The problem>
Of the lines in the data below, write out exactly those from the one holding "Figure 1. MPS1" through the one holding "Figure 6. Molecular", both included.
*** Opening of Records supplied ***
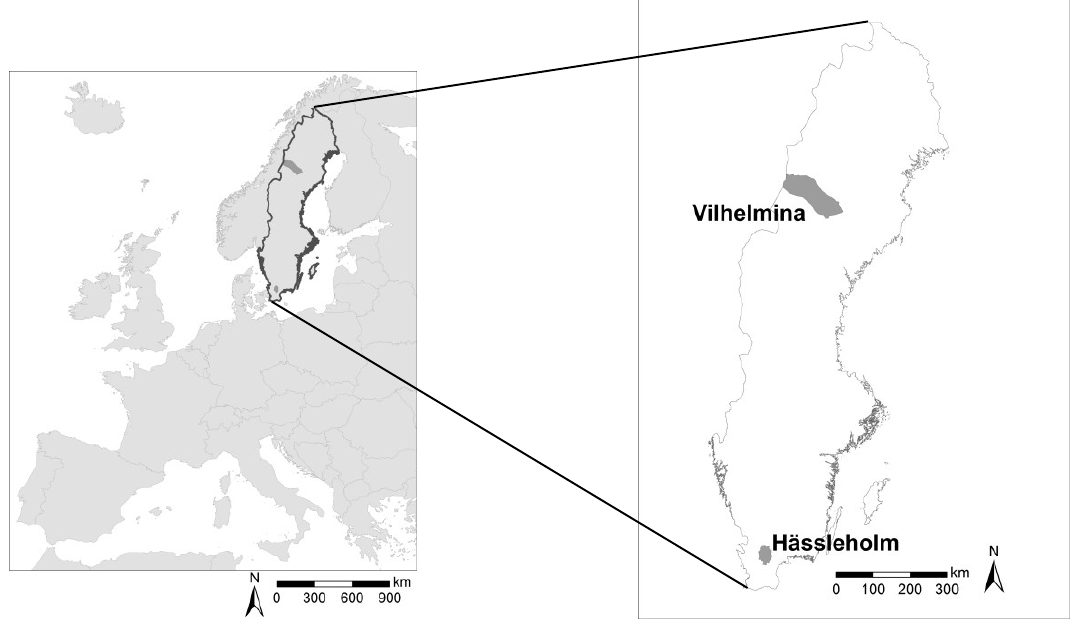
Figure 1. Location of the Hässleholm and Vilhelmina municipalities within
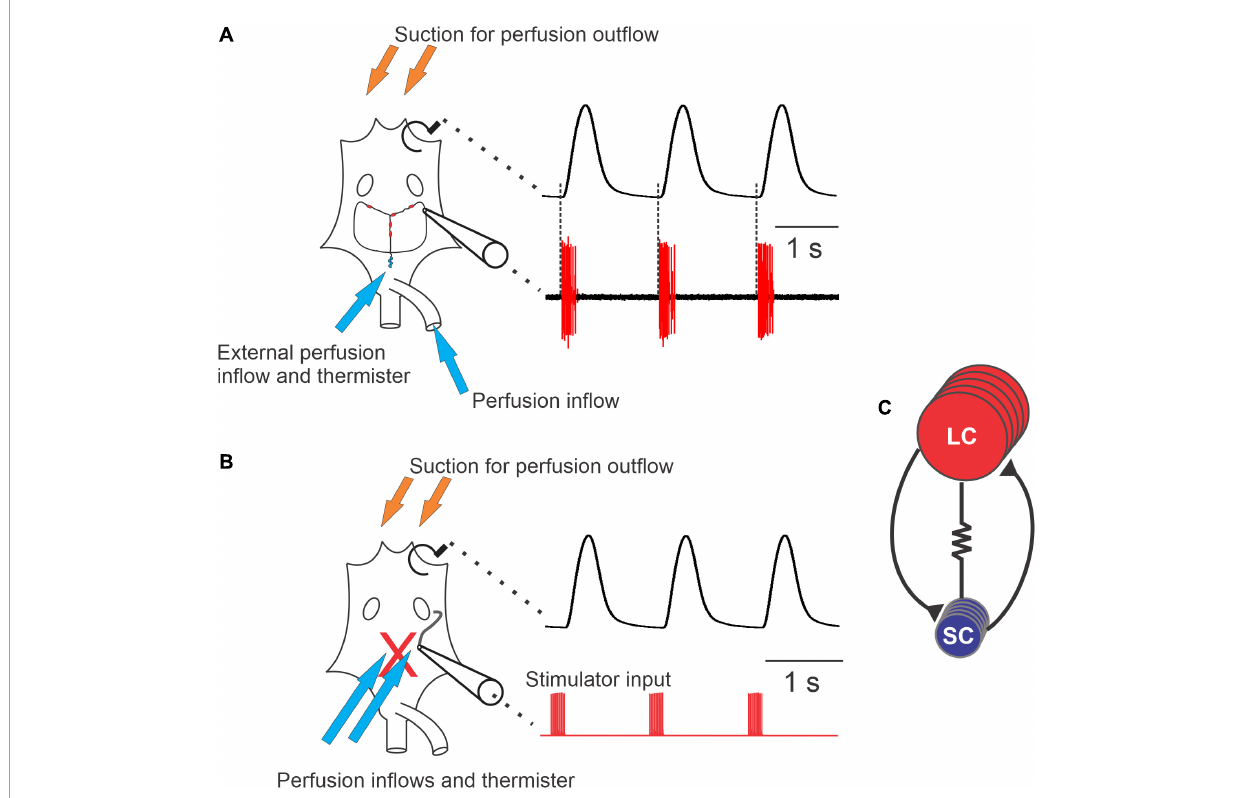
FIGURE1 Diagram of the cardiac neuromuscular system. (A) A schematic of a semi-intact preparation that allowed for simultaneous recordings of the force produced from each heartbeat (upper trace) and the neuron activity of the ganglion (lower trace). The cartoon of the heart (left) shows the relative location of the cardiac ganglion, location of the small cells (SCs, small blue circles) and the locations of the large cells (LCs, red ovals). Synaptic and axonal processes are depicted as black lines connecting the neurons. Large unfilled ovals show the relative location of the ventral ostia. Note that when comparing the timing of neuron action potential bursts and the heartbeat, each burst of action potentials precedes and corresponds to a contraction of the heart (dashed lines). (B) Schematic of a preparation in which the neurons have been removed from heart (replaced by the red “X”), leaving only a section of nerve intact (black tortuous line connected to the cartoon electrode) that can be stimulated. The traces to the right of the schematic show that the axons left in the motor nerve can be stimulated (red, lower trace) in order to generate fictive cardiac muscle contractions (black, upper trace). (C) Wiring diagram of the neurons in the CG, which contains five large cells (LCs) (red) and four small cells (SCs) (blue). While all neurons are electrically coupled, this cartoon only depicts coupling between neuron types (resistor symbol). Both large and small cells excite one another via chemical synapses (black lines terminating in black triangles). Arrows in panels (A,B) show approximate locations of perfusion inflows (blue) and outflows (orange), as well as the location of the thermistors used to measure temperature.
*** Close of Records supplied ***
*** Opening of Records supplied ***
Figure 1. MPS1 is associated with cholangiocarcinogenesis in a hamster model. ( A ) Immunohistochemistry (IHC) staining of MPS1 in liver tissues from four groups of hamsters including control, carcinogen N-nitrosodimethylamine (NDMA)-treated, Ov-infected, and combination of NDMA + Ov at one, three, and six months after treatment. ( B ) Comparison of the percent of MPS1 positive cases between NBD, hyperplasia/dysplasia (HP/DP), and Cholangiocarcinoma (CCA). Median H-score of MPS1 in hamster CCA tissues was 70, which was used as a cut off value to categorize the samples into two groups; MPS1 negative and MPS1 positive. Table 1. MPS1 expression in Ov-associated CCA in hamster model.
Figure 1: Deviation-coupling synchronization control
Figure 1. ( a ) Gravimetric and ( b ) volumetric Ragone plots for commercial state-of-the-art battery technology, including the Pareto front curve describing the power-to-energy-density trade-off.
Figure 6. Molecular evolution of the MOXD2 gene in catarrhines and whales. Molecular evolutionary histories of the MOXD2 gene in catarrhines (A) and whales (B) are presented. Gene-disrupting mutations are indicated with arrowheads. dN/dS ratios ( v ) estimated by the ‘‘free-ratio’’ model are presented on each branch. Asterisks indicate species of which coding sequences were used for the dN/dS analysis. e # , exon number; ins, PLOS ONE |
*** Close of Records supplied ***
Answer to this problem>
Figure 1. MPS1 is associated with cholangiocarcinogenesis in a hamster model. ( A ) Immunohistochemistry (IHC) staining of MPS1 in liver tissues from four groups of hamsters including control, carcinogen N-nitrosodimethylamine (NDMA)-treated, Ov-infected, and combination of NDMA + Ov at one, three, and six months after treatment. ( B ) Comparison of the percent of MPS1 positive cases between NBD, hyperplasia/dysplasia (HP/DP), and Cholangiocarcinoma (CCA). Median H-score of MPS1 in hamster CCA tissues was 70, which was used as a cut off value to categorize the samples into two groups; MPS1 negative and MPS1 positive. Table 1. MPS1 expression in Ov-associated CCA in hamster model.
Figure 1: Deviation-coupling synchronization control
Figure 1. ( a ) Gravimetric and ( b ) volumetric Ragone plots for commercial state-of-the-art battery technology, including the Pareto front curve describing the power-to-energy-density trade-off.
Figure 6. Molecular evolution of the MOXD2 gene in catarrhines and whales. Molecular evolutionary histories of the MOXD2 gene in catarrhines (A) and whales (B) are presented. Gene-disrupting mutations are indicated with arrowheads. dN/dS ratios ( v ) estimated by the ‘‘free-ratio’’ model are presented on each branch. Asterisks indicate species of which coding sequences were used for the dN/dS analysis. e # , exon number; ins, PLOS ONE |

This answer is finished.